● **TEXT BLOCK**

:::::

Don’t be a martyr, put your own needs first. It’s a bit like the safety announcement on a flight. Put your own oxygen mask on before helping anyone else.

First of all I am very sorry to hear of your losses and the trials you have endured.

In my original post I was asking for support, advice and ways to cope.

Is this not a forum where carers can tell about their current situation?..did I really come across as a martyr? Im ashamed of myself if I did!

So what have I learned from reaching out on here when Im at my lowest possible point? That this is NOT a safe space to express my difficulties :confused:
Im very disappointed I didnt expect this at all :open_mouth:

Im signing out permanently so there wont be any point in replying to this

Im very thankful to those of you who have given me valueable advice, I will check into things as much as I can to do what is right by MIL x

Hi Helen
I hope you don’t sign off, or at least come back again in the future.

Your reaction suggests you are much more stressed than your first post reads and we are concerned about you.

Although caring for a loved one is noble and selfless, it is also very very hard and exhausting. Sadly most caring situations only deteriorate due to the nature of the illness or condition, and because of age. It is very very rare indeed that one sole person can take on such a burden, and for years and years.
You already have some support from Social services. What other support were you hoping for from us?

As a carers forum we do try to make sure all carers look after their own physical and mental well being as they need to be extra strong to cope for a long haul. If the carer breaks it seriously affects the caree, so we try to prevent or minimise that possibility.

:::::

● **EXCERPTED DATA**
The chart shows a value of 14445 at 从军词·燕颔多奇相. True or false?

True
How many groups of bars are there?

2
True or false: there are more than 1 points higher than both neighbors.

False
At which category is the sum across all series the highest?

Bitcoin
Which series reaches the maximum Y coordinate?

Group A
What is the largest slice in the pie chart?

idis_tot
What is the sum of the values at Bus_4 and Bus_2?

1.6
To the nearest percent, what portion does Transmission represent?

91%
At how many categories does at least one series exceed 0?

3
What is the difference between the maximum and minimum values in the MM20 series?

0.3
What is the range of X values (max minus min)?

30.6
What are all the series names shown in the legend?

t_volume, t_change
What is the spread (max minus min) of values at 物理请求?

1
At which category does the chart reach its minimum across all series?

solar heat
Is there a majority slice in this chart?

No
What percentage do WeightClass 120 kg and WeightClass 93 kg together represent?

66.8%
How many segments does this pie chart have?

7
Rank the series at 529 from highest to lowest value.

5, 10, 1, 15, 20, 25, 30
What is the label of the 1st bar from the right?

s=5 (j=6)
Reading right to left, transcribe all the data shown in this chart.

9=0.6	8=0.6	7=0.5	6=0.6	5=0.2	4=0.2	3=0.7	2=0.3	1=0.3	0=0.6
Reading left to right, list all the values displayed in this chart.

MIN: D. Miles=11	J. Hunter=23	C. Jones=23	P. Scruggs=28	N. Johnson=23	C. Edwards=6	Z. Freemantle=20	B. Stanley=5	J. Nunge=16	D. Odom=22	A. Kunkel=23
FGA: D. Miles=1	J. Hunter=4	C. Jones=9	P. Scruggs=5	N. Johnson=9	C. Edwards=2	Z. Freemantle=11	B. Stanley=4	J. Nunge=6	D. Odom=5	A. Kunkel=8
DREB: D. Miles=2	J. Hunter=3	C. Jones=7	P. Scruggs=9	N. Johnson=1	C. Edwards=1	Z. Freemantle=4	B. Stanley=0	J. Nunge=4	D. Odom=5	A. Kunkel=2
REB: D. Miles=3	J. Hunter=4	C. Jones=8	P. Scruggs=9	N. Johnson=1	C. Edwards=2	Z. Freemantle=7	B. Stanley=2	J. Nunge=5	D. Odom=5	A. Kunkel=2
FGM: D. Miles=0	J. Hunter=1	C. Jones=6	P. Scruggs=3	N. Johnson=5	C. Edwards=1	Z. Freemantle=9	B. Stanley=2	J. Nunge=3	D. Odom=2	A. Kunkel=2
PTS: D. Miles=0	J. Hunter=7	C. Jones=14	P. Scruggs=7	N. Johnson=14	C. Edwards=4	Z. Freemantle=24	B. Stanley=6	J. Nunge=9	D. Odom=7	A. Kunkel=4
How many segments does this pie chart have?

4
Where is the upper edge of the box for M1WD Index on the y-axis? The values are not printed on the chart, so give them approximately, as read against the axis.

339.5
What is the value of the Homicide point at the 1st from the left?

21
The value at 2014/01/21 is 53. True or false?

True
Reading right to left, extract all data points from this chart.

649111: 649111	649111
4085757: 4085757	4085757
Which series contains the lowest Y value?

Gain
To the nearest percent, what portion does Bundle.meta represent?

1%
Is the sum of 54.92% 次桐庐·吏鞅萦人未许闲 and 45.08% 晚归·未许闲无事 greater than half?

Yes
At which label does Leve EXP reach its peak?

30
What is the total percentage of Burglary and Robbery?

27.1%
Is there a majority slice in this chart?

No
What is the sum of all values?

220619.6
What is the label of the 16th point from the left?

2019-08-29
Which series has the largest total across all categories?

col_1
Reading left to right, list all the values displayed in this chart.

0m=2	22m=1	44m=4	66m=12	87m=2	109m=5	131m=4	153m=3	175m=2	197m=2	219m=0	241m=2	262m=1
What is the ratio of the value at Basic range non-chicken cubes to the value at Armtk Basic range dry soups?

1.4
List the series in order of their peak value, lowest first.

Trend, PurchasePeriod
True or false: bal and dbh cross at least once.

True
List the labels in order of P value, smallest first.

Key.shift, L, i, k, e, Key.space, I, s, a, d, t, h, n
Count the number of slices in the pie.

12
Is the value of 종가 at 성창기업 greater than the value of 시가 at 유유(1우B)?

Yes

:::::

● **WORK TO COMPLETE**
**1.** In the forum thread, what support does the reply to Helen say she already has?
**2.** Copy out everything in the forum thread from "Your reaction suggests" down to "years and years.", swapping "exhausting" for "draining".

● **EXPECTED OUTPUTS**
**1.** She already has some support from Social services.

**2.**
Your reaction suggests you are much more stressed than your first post reads and we are concerned about you.

Although caring for a loved one is noble and selfless, it is also very very hard and draining. Sadly most caring situations only deteriorate due to the nature of the illness or condition, and because of age. It is very very rare indeed that one sole person can take on such a burden, and for years and years.